Em Potencial de Mercado, o Amapá apresentou destaque em Crescimento Potencial da Força de Trabalho, em 1º lugar, e em taxa de crescimento do PIB, subindo seis posições. O Amapá possui uma pirâmide etária com mão de obra jovem, e apresentou o segundo maior crescimento acumulado do PIB entre 2010 e 2013, com 18,3%, segundo o IBGE. Nos indicadores do Ranking de Competitividade o crescimento do PIB teve continuidade, com crescimento de 2,7% no ano base 2014 (dado que compõe a edição 2015) e 2,34% no ano base 2015 (dado que compõe a edição 2016).
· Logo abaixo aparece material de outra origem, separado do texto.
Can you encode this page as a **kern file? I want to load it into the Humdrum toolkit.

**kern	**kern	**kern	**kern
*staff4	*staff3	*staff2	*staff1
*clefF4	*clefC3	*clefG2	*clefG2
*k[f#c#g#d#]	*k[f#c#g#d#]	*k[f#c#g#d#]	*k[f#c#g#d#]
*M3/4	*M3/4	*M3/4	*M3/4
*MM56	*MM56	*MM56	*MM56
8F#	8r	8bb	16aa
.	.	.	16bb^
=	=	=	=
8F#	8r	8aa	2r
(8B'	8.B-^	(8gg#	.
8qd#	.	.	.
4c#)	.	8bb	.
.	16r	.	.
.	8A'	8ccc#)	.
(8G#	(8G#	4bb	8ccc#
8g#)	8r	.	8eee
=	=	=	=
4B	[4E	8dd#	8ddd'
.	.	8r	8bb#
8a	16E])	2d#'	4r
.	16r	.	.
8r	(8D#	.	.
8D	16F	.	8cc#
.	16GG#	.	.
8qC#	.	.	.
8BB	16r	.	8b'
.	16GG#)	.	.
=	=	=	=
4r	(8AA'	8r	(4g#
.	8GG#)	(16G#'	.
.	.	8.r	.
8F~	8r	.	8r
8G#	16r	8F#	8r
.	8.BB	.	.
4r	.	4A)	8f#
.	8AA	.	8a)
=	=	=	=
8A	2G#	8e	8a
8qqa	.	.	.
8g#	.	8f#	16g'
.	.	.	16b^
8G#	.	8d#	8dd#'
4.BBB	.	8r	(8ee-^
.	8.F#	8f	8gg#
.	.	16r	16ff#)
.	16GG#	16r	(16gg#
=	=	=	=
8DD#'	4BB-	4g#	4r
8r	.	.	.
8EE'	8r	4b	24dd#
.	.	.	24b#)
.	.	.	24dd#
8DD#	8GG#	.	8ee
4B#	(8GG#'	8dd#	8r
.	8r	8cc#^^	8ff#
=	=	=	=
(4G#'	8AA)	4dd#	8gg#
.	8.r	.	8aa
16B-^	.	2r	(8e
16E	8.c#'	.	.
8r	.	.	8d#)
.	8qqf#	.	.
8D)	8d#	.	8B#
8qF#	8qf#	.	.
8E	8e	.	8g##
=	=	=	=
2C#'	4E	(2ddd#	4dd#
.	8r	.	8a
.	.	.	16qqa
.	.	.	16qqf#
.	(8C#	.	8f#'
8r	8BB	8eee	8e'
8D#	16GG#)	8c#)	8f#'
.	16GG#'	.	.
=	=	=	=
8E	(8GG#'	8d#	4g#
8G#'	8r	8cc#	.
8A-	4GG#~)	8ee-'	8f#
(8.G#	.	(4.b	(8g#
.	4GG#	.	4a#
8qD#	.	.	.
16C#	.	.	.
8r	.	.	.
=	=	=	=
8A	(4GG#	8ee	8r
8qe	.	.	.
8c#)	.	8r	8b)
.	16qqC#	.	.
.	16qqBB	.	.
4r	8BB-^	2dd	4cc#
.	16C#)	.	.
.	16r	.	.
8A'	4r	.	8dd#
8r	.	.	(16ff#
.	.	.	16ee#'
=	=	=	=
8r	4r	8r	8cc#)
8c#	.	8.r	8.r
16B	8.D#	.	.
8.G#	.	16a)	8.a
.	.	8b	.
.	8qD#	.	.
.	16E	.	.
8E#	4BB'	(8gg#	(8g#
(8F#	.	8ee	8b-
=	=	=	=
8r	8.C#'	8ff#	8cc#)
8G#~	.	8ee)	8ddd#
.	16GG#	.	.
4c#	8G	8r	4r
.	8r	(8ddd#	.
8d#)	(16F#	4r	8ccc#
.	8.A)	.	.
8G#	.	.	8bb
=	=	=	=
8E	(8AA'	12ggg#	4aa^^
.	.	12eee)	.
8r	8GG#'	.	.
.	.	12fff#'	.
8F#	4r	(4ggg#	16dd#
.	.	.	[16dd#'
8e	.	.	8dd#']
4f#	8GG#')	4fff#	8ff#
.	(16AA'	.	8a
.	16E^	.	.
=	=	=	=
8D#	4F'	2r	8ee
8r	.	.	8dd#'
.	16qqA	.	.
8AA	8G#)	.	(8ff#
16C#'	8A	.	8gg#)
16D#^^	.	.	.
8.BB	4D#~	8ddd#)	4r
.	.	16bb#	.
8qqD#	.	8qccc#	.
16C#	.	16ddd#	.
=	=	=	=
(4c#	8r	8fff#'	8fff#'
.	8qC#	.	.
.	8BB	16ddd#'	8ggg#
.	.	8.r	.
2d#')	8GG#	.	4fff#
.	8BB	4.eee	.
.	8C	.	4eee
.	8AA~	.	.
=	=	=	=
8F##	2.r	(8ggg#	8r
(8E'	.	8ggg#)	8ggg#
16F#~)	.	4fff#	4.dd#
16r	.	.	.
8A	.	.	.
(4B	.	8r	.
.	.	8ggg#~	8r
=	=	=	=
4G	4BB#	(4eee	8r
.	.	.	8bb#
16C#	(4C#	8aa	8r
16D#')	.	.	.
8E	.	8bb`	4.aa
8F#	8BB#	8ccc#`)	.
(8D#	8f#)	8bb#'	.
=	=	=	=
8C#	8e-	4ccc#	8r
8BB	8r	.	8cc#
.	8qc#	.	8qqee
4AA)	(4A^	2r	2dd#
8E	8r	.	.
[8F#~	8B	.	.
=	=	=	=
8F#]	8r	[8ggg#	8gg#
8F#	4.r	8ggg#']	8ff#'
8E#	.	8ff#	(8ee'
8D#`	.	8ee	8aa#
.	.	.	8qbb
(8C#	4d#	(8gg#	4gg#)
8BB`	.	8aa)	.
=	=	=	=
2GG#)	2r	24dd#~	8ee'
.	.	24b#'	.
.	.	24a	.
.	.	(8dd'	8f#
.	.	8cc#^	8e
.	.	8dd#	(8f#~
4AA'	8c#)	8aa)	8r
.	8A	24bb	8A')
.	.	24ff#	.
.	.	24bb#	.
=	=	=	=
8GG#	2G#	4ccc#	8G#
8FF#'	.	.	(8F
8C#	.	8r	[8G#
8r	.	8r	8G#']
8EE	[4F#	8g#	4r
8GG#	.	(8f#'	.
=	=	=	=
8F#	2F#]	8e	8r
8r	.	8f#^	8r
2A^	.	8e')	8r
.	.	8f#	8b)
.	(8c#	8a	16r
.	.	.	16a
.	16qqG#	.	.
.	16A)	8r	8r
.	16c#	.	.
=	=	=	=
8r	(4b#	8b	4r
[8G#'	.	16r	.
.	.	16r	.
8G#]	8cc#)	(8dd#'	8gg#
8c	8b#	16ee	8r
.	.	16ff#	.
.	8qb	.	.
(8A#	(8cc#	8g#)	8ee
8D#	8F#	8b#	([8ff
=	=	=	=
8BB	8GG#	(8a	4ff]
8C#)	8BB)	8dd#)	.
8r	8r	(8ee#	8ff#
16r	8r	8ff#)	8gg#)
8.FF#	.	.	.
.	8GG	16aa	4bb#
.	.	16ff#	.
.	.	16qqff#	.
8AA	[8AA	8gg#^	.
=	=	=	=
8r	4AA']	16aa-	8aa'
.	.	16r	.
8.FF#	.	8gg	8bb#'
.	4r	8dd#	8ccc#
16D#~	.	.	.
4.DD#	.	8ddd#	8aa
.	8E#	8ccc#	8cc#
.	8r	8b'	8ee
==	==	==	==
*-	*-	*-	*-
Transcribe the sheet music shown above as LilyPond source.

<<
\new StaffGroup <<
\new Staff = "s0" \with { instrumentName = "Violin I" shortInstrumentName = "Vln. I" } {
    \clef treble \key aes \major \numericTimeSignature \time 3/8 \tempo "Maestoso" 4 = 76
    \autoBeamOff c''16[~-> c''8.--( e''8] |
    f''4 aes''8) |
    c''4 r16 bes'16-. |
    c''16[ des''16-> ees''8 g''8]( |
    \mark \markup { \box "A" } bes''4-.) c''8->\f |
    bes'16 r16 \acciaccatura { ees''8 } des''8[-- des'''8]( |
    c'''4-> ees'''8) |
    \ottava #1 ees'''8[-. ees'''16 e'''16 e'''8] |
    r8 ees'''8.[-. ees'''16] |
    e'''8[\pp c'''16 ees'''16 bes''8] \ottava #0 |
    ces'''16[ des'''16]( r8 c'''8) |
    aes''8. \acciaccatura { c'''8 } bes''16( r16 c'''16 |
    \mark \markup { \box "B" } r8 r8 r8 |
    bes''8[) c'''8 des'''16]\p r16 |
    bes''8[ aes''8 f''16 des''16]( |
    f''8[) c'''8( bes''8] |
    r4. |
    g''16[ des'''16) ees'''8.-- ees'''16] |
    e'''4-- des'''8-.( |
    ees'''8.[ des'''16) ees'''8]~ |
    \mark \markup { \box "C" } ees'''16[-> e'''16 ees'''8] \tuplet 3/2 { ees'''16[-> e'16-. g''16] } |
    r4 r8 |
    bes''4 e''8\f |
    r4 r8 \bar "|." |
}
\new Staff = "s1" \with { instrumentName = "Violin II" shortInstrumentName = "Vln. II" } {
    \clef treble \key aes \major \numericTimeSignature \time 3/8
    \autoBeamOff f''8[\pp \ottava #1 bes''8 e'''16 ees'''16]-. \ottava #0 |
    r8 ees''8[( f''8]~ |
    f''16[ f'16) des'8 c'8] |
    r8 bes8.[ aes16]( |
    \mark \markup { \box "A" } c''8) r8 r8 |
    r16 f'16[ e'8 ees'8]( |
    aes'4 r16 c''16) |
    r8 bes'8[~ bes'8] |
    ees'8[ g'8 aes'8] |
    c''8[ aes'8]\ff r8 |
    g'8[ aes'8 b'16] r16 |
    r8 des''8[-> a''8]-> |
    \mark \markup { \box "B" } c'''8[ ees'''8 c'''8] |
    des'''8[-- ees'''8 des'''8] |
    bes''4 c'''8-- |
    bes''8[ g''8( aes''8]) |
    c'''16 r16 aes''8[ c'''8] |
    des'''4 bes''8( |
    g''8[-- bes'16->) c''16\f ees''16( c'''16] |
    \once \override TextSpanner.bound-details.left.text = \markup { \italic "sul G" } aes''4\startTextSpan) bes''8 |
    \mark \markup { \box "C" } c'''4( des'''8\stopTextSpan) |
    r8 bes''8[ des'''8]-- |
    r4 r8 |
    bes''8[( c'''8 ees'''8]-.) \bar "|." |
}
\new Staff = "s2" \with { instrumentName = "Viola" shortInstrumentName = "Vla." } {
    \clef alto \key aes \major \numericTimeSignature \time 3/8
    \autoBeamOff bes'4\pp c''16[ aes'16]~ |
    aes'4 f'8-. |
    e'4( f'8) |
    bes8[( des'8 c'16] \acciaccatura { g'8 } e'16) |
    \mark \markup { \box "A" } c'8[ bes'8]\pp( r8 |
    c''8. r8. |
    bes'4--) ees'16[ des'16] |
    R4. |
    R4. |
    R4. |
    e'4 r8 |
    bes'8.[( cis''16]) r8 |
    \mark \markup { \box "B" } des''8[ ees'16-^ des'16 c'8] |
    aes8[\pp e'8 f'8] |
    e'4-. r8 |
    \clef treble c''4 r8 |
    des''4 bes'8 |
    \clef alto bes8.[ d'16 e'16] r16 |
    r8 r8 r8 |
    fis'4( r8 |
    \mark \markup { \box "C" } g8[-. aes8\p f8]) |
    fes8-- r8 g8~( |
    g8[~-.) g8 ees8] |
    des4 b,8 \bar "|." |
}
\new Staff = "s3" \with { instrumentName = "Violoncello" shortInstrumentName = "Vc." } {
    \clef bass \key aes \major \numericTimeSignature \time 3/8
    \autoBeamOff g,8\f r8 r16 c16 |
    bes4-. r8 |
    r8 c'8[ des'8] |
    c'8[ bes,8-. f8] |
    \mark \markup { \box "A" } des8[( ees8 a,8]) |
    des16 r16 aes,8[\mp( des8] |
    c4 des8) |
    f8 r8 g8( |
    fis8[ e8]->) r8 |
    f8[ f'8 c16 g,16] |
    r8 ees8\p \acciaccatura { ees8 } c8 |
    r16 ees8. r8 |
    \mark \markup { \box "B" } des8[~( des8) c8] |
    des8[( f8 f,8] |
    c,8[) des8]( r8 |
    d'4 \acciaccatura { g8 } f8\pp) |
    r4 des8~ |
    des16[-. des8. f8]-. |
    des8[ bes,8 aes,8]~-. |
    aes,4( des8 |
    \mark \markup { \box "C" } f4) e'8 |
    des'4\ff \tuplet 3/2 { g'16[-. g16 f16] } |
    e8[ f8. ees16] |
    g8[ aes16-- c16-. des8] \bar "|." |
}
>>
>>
Segundo o estudo Macro Regional do Banco Itaú 2013, a projeção em 2015 foi de que o Amapá receberia 510 milhões em investimento privados – a maioria deles ligados ao setor de siderurgia e o setor portuário. A China é o principal destino das exportações amapaenses, com 69,5% de participação dos embarques feitos em 2014 – a maioria deles em minério de ferro.

Desde 2013 o Amapá vem apresentando crescimento na produção de grãos do estado – principalmente arroz, feijão, milho e soja. O Amapá foi indicado recentemente como a nova fronteira agrícola do Brasil pela expansão da produção de soja no cerrado amapaense. A produção é um foco de incentivo do atual governo, que com apoio de empresários inaugurou em setembro de 2016 um terminal de grãos no porto de Santana, que servirá de rota para o escoamento da soja vinda do Mato Grosso e deve reduzir em até 20% o valor de frete destes produtores, segundo a Aprosoja-AP. Desta

forma, o Porto de Santana se torna uma alternativa para a exportação de parte dos grãos que é escoado pelo Porto de Santos e Paranaguá, por sua posição estratégica próxima de portos do Caribe, Canal do Panamá, América do Norte e com boa localização para envio de cargas à Europa e Ásia.

Segundo a Secretaria de Planejamento, Orçamento e Tesouro do Amapá, o estado vem trabalhando para regionalizar a economia e criar novos polos econômicos. Neste sentido, o município de Ferreira Gomes vem se destacando com a produção de energia, Pedra Branca do Amapari em exploração mineral e os municípios de Porto Grande, Itaubal e Tartarugalzinho em produção de grãos.

Segundo o estudo Macro Regional do Banco Itaú 2013, o Amapá deve apresentar um crescimento médio do PIB de 2,6% entre 2011 e 2020, maior do que a projeção para estados como São Paulo (2,0%), Santa Catarina (1,4%), Rio Grande do Sul (1,6%) e Mato Grosso (2,4%).

Por fatores sistêmicos, estruturais e internos ao estado, o Amapá apresentou o maior crescimento em competitividade na Edição 2016 do Ranking de Competitividade, e por isso deve ser reconhecido como destaque.